An article in yesterday’s Financial Times, entitled “’150 people’ will control UK funds”, underscores what has been common knowledge for some time – that the investment consulting industry has become increasingly concentrated. Buying larger brands of consultants is considered the “safe” option. However, the result is that pension funds are being invested in fewer and fewer larger asset managers or fund platforms, and the trade-off is poor advice.
This highlights one of the most common mistakes made by pension fund trustees – signing up for big brand advice results in, by definition, entirely unoriginal solutions. While many trustees readily accept that “following the herd” is sub-optimal, behaviour would suggest that beliefs and actions are a world apart.

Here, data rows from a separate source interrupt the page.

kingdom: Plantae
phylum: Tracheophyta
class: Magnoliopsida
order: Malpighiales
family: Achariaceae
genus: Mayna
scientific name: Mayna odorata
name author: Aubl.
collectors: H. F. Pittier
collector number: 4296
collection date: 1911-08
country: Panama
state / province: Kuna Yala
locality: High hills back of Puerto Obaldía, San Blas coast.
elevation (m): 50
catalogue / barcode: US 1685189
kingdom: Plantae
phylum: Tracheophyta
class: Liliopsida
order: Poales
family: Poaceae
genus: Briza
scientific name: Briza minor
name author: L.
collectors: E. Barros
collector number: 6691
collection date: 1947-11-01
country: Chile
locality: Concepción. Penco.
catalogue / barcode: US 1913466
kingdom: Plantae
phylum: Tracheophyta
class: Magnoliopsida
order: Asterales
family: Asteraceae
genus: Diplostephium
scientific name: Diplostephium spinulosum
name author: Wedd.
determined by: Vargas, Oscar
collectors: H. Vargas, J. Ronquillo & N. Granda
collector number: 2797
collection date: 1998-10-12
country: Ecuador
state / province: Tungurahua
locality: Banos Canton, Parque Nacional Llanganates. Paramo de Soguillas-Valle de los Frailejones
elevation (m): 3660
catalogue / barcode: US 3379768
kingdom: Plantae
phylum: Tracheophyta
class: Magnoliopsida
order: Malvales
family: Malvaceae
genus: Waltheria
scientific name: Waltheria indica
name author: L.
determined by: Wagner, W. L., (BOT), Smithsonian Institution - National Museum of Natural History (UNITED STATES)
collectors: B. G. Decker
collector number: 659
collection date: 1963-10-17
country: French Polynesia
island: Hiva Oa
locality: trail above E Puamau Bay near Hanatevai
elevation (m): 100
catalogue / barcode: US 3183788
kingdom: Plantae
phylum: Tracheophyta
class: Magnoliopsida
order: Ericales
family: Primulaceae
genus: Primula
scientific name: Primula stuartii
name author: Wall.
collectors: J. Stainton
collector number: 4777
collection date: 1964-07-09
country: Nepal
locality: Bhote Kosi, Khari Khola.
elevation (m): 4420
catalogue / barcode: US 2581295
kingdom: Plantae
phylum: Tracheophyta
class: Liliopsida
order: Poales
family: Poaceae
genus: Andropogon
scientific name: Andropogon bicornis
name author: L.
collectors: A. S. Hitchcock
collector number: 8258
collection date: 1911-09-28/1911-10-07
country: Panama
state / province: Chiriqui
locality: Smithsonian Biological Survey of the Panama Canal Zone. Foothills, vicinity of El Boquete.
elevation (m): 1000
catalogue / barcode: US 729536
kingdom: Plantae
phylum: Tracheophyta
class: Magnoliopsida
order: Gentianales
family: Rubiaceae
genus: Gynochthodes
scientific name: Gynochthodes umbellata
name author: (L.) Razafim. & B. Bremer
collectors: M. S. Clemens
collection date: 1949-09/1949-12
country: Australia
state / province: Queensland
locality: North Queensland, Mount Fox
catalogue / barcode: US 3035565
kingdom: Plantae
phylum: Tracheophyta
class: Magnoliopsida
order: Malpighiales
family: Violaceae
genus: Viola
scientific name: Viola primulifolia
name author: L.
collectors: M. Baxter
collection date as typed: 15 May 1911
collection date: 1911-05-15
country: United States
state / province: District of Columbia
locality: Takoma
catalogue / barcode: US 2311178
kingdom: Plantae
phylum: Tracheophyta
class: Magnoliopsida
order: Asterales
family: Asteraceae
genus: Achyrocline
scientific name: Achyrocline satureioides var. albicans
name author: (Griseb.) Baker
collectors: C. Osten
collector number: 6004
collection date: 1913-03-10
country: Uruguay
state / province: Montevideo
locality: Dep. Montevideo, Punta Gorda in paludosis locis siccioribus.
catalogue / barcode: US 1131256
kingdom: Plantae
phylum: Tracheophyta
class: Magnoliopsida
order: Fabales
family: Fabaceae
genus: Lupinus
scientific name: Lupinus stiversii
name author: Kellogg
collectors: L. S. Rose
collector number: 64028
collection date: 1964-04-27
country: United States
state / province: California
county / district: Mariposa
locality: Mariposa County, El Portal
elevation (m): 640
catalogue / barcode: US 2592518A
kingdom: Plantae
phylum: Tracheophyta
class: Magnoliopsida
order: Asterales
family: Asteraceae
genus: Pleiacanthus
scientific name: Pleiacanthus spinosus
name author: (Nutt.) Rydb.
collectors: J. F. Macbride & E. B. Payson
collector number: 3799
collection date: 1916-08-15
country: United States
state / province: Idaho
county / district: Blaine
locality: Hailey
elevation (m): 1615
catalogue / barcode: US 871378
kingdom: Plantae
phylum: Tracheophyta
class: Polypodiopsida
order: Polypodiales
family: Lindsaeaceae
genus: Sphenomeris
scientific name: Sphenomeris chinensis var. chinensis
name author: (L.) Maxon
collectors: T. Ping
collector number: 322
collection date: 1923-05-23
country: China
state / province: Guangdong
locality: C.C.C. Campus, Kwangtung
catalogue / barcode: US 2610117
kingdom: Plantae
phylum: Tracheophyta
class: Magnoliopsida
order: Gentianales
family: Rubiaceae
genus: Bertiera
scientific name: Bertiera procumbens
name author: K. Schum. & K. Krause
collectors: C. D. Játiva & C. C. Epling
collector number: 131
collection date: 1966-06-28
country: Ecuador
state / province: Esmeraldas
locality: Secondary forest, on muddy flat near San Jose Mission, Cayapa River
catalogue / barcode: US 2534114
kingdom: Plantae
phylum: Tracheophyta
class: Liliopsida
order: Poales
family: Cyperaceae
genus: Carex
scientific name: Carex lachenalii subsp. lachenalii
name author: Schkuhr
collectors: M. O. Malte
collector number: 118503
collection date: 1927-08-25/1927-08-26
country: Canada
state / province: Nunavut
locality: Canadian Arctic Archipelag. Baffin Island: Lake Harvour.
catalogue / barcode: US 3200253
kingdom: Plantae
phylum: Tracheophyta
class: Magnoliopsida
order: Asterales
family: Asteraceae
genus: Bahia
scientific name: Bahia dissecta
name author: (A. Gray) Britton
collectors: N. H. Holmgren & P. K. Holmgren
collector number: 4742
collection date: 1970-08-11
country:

We have, for some time, said that it is difficult, if not impossible, for only a handful of large consultant “gatekeepers” to dispense creative, forward-thinking advice to their hundreds, if not thousands, of clients. By definition, large consultancies can only access a small number of mega funds on an industrial scale. There is no benefit in spending time researching smaller, niche strategies, as flooding those managers with new money would destroy the essence of their competitive advantage – being small and niche. Instead, they are hamstrung into investing in fund managers that can provide significant capacity for their clients. This constraint, by its very nature, deprives their clients the opportunity to invest in less-crowded strategies where real alpha can be generated.
It is an inconvenient truth for the investment consulting industry that size is the enemy of performance. While most trustees will be swayed by promises of economies of scale and lower costs, this provides an even bigger opportunity to those trustees who choose to move away from the herd.